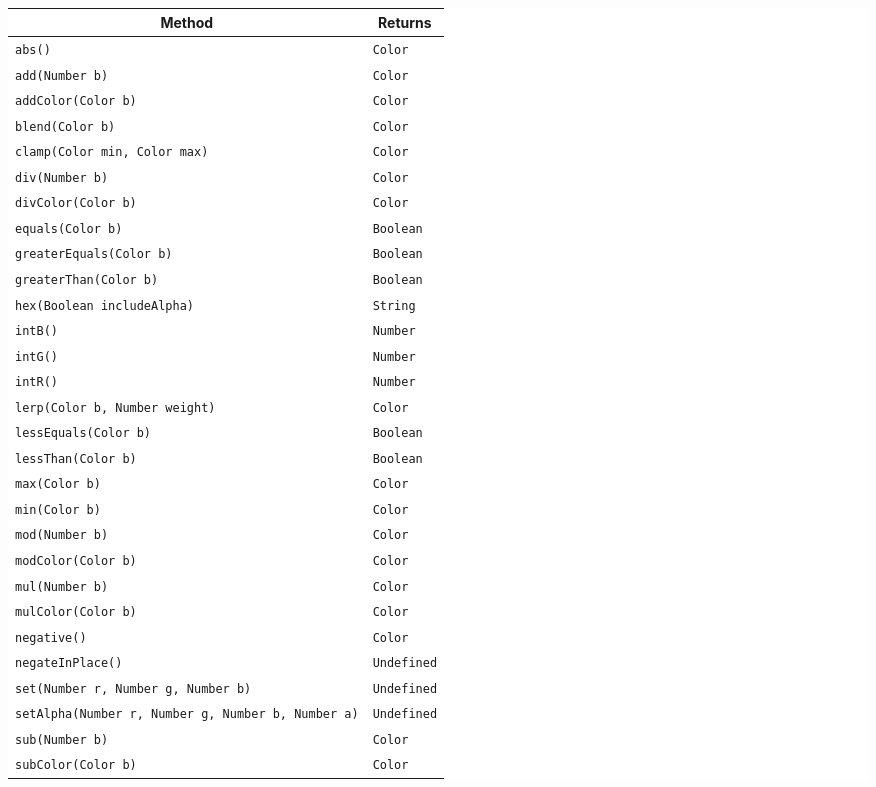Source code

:| Method | Returns |
|--------|---------|
| `abs()` | `Color` |
| `add(Number b)` | `Color` |
| `addColor(Color b)` | `Color` |
| `blend(Color b)` | `Color` |
| `clamp(Color min, Color max)` | `Color` |
| `div(Number b)` | `Color` |
| `divColor(Color b)` | `Color` |
| `equals(Color b)` | `Boolean` |
| `greaterEquals(Color b)` | `Boolean` |
| `greaterThan(Color b)` | `Boolean` |
| `hex(Boolean includeAlpha)` | `String` |
| `intB()` | `Number` |
| `intG()` | `Number` |
| `intR()` | `Number` |
| `lerp(Color b, Number weight)` | `Color` |
| `lessEquals(Color b)` | `Boolean` |
| `lessThan(Color b)` | `Boolean` |
| `max(Color b)` | `Color` |
| `min(Color b)` | `Color` |
| `mod(Number b)` | `Color` |
| `modColor(Color b)` | `Color` |
| `mul(Number b)` | `Color` |
| `mulColor(Color b)` | `Color` |
| `negative()` | `Color` |
| `negateInPlace()` | `Undefined` |
| `set(Number r, Number g, Number b)` | `Undefined` |
| `setAlpha(Number r, Number g, Number b, Number a)` | `Undefined` |
| `sub(Number b)` | `Color` |
| `subColor(Color b)` | `Color` |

Task> Please pull out every line in the records above that contains the word "Boolean" and copy each one in full. Match the case.

Answer to the problem>
| `equals(Color b)` | `Boolean` |
| `greaterEquals(Color b)` | `Boolean` |
| `greaterThan(Color b)` | `Boolean` |
| `hex(Boolean includeAlpha)` | `String` |
| `lessEquals(Color b)` | `Boolean` |
| `lessThan(Color b)` | `Boolean` |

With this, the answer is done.